Over the course of the G20 Summit, more than 1000 people were arrested, more than any other event in Canada’s history. Of particular concern are reports that numerous journalists were arrested, detained and constrained in the course of reporting on the meeting and demonstrations. The media play a critical role in preserving democracy by bearing witness and documenting events. Actions that curtail the media’s ability to do so severely limit the ability of citizens to hold their government to account. While overall arrests include those of people involved in vandalism or other property damage, the vast majority appear to have been arrested while exercising their constitutionally protected rights to freedom of assembly, association, and expression; some were random, uninvolved passers-by. These arrests appear to have been a strategy of preventative detention, infringing on important Charter rights with respect to due process. There are numerous, credible reports of police assaulting and intimidating peaceful protestors, including allegations of excessive force during arrests and the use of pepper spray, rubber bullets, tear gas, and mounted police against peaceful demonstrators. The clear effect of the G20 security approach was that many individuals felt unable, or afraid, to exercise these rights.

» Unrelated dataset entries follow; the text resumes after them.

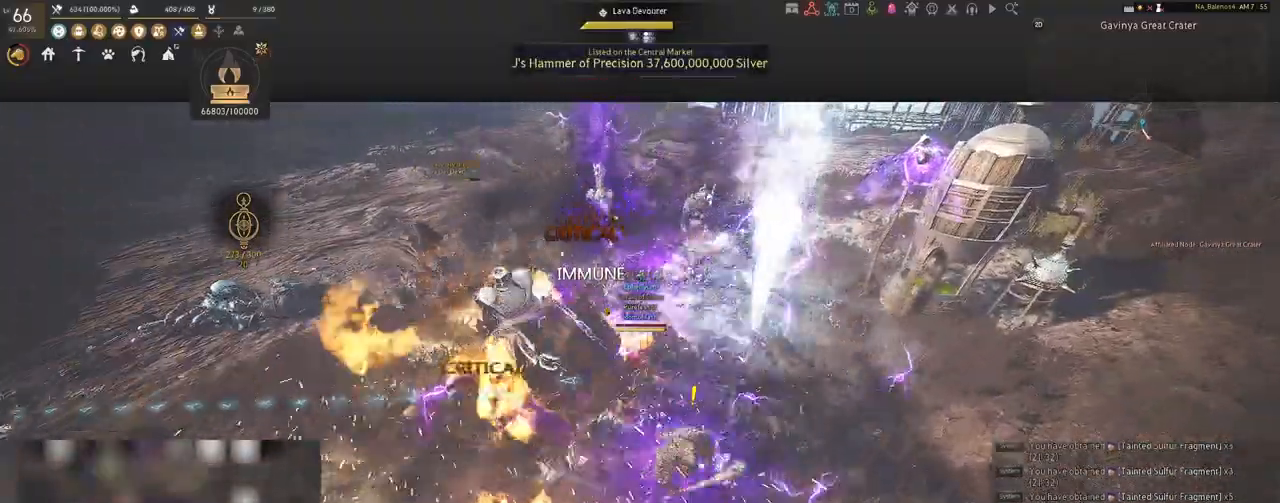
{"keys": ["d", "shift"], "mouse": [], "events": []}
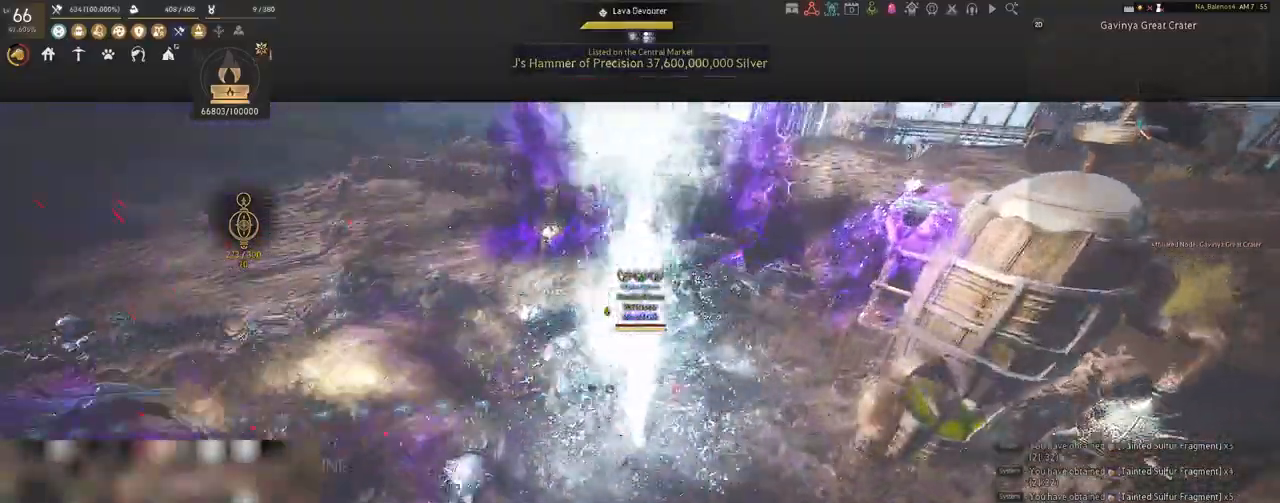
{"keys": ["s", "shift"], "mouse": ["right"], "events": [[83, "s", "down"], [150, "d", "up"], [283, "mouse_right", "down"]]}
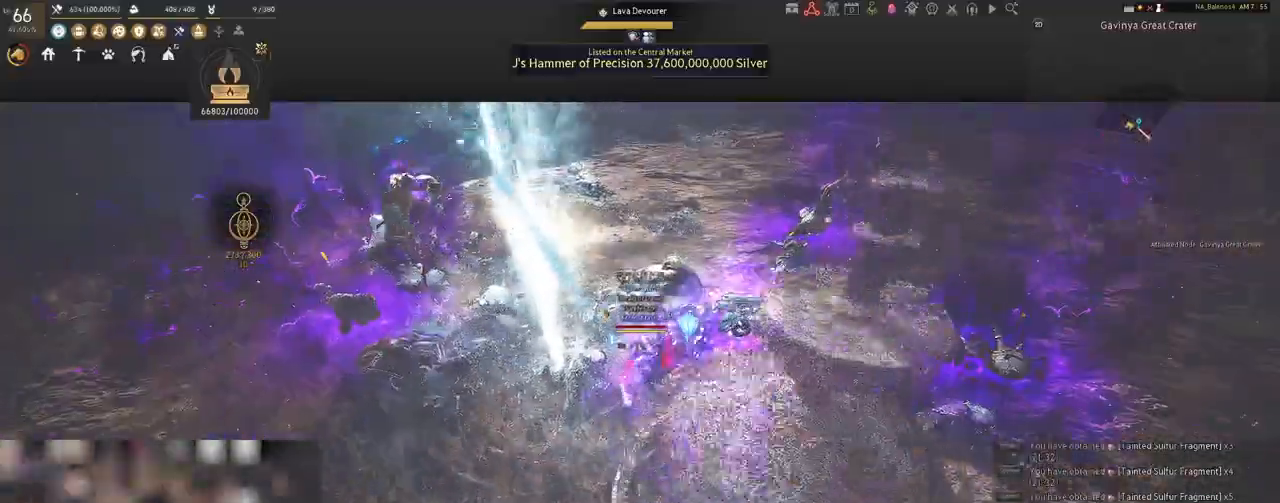
{"keys": ["s"], "mouse": ["right"], "events": [[467, "shift", "up"]]}
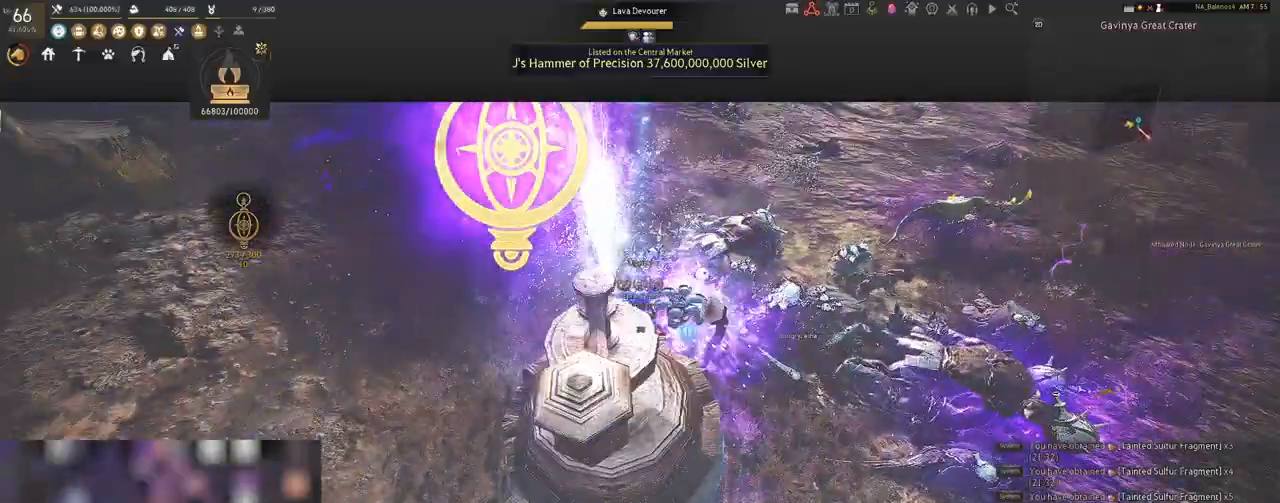
{"keys": [], "mouse": ["right"], "events": [[17, "s", "up"]]}
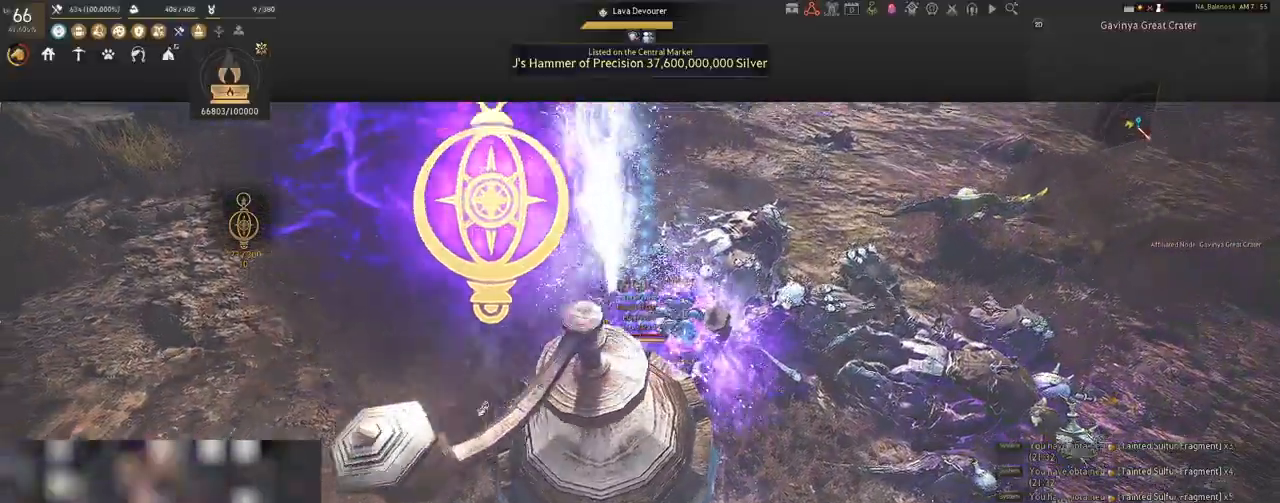
{"keys": [], "mouse": ["right"], "events": []}
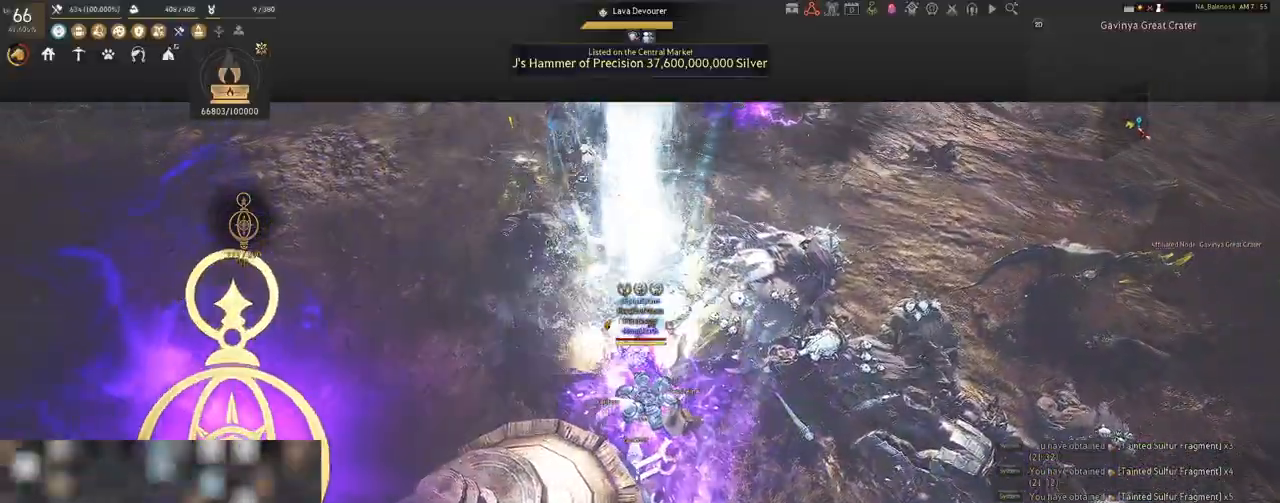
{"keys": ["d", "s", "shift"], "mouse": [], "events": [[150, "mouse_right", "up"], [233, "mouse_left", "down"], [350, "mouse_left", "up"], [400, "shift", "down"], [433, "d", "down"], [433, "s", "down"]]}
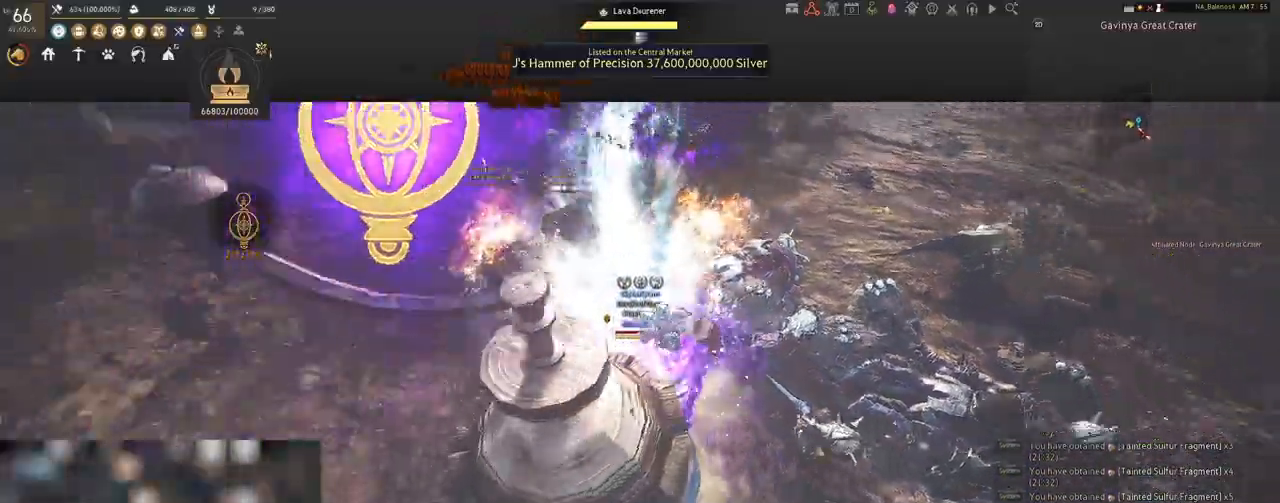
{"keys": [], "mouse": ["left"], "events": [[67, "s", "up"], [283, "d", "up"], [283, "shift", "up"], [350, "mouse_left", "down"]]}
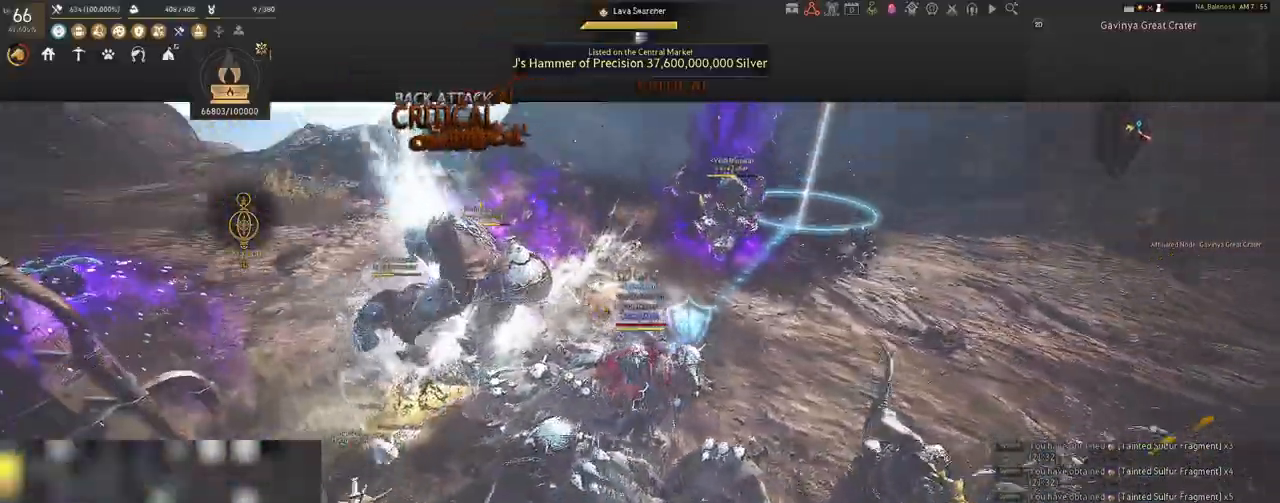
{"keys": [], "mouse": ["left"], "events": []}
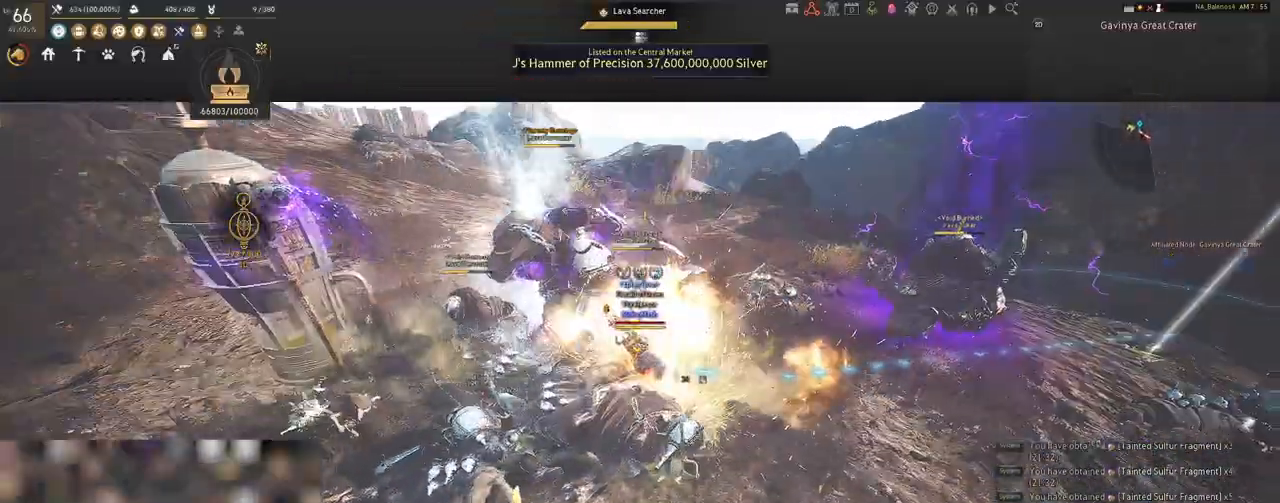
{"keys": ["s"], "mouse": [], "events": [[483, "s", "down"], [500, "mouse_left", "up"]]}
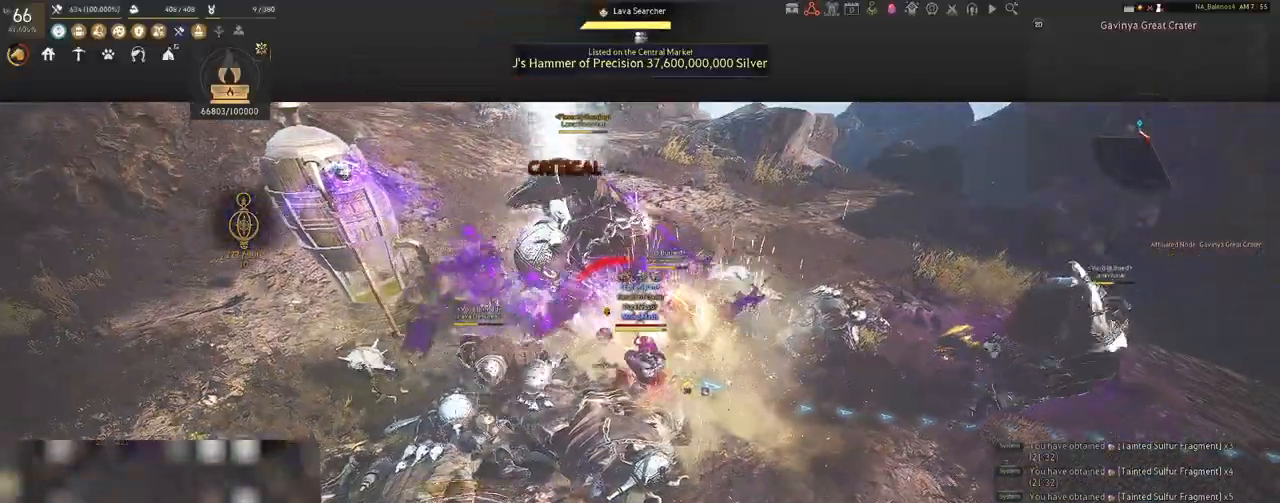
{"keys": ["s"], "mouse": [], "events": [[117, "q", "down"], [150, "q", "up"], [283, "q", "down"], [317, "q", "up"], [433, "q", "down"], [467, "q", "up"]]}
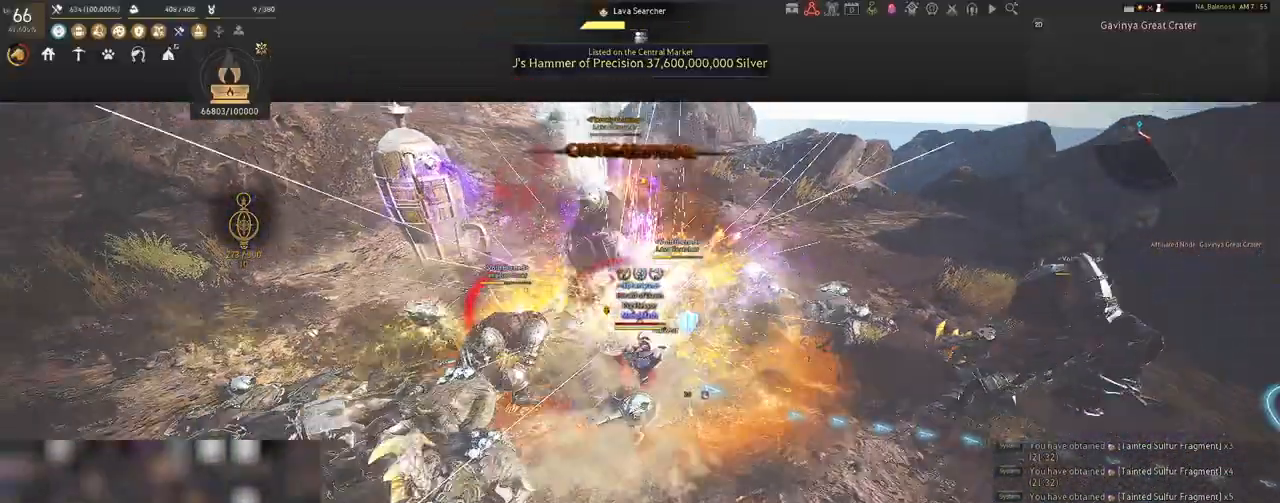
{"keys": ["shift"], "mouse": [], "events": [[100, "s", "up"], [200, "f", "down"], [200, "shift", "down"], [350, "f", "up"]]}
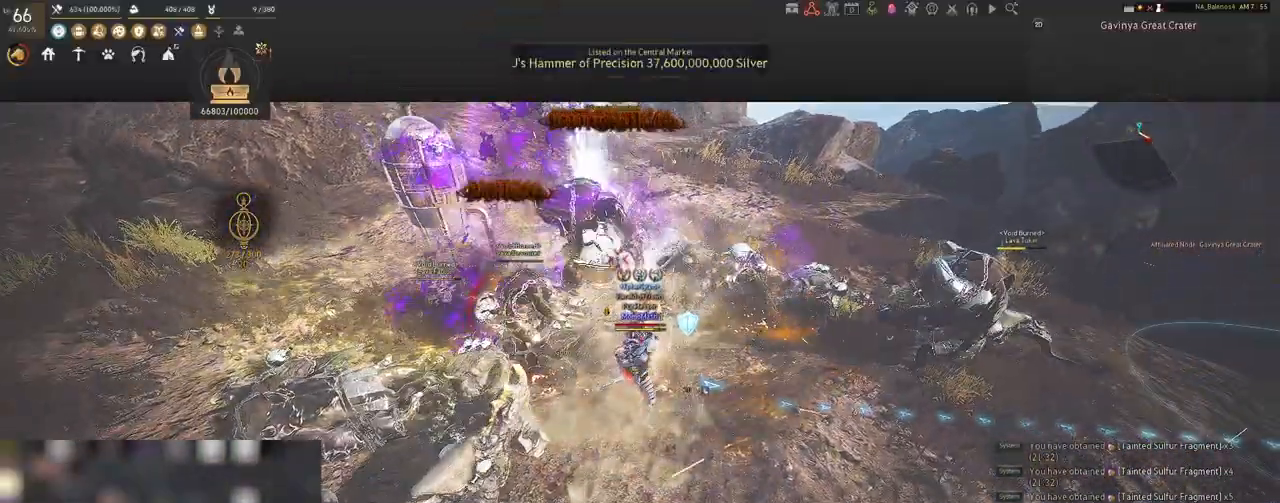
{"keys": ["shift"], "mouse": ["left"], "events": [[167, "mouse_left", "down"], [267, "mouse_left", "up"], [417, "mouse_left", "down"]]}
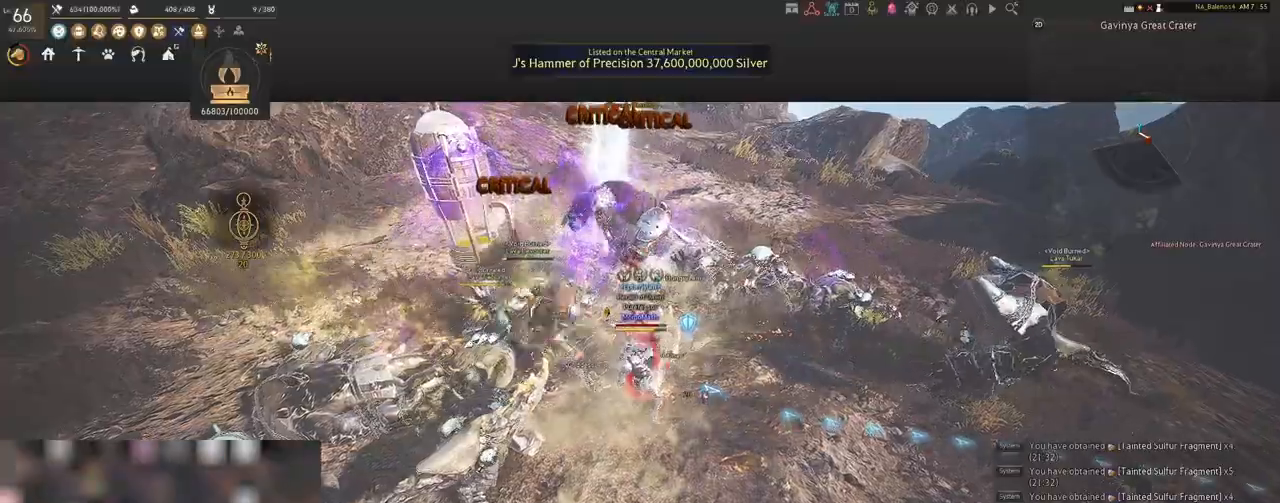
{"keys": ["shift"], "mouse": [], "events": [[17, "mouse_left", "up"], [117, "mouse_left", "down"], [250, "mouse_left", "up"], [367, "mouse_left", "down"], [467, "mouse_left", "up"]]}
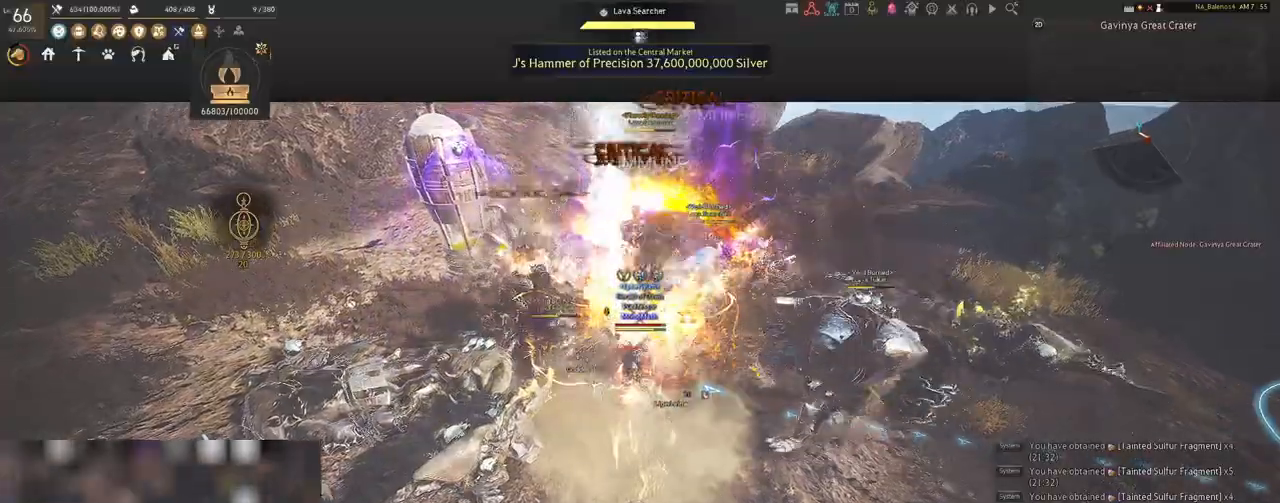
{"keys": [], "mouse": [], "events": [[50, "mouse_left", "down"], [167, "mouse_left", "up"], [350, "shift", "up"]]}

BCLA urges the Government of Ontario to review the impact of Ontario Regulation 233/10 on intellectual freedom, including the people’s right to express their intellectual position, and its impact on the media’s right to report multiple perspectives on major international events happening within Canada. The regulation was enacted under the Public Works Protection Act of 1939, a wartime statute conferring special powers on guards of specifically designated buildings and other sensitive facilities, giving them broad power to interrogate persons approaching or seeking access to them, as well as the power to search without warrant, to demand identification, and to arrest anyone not cooperating with these special powers. While the threat of Axis sabotage was real enough in 1939, the measure was never revoked after the World War II, nor were its broad extension provisions limited, and so it has remained on the books into the Charter era. Prior to the Summit, the Ontario cabinet used this unusually antiquated regulatory provision to extend the definition of a “public work” to include the entire geographical area within the periphery of the security fence that had been arbitrarily delimited and erected for the current summit. Even though the Legislature of Ontario was in session at the time, this extraordinary measure was undertaken without parliamentary debate or notice to the public or the press.
It is essential for Canada to learn from what took place during the G20 weekend. The only way for Canadians to understand exactly what transpired is through an independent public inquiry, held jointly by the Ontario and Federal governments. Such an inquiry must include opportunities for public input and participation, and produce findings that are released to the public. The inquiry should consider the impact of security measures on the Charter rights of citizens to freedom of assembly, association, expression, and due process.
In summary, the BCLA asserts that the legal and moral rights of all Canadians to peacefully engage in expressive freedoms on public streets in civil society are an important right afforded under the Canadian Charter of Rights and Freedoms, and must not be abridged.